**What is being asked**
In the entries below, find the line with "focal_35mm: 26" and the line with "f_number: 5.6". Reproduce those two lines and every line between them exactly, and nothing more.

**Given records**
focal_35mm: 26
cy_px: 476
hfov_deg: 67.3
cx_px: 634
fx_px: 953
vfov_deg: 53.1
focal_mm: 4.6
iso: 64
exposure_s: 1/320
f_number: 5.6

==

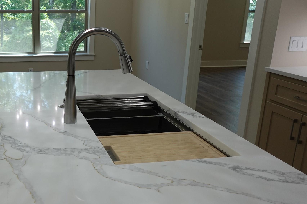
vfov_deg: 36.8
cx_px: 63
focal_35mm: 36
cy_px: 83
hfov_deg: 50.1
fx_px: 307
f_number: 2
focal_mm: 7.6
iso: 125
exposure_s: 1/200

==

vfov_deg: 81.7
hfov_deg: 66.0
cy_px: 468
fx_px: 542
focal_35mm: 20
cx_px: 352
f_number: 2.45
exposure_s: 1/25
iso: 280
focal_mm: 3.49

**Answer section**
focal_35mm: 26
cy_px: 476
hfov_deg: 67.3
cx_px: 634
fx_px: 953
vfov_deg: 53.1
focal_mm: 4.6
iso: 64
exposure_s: 1/320
f_number: 5.6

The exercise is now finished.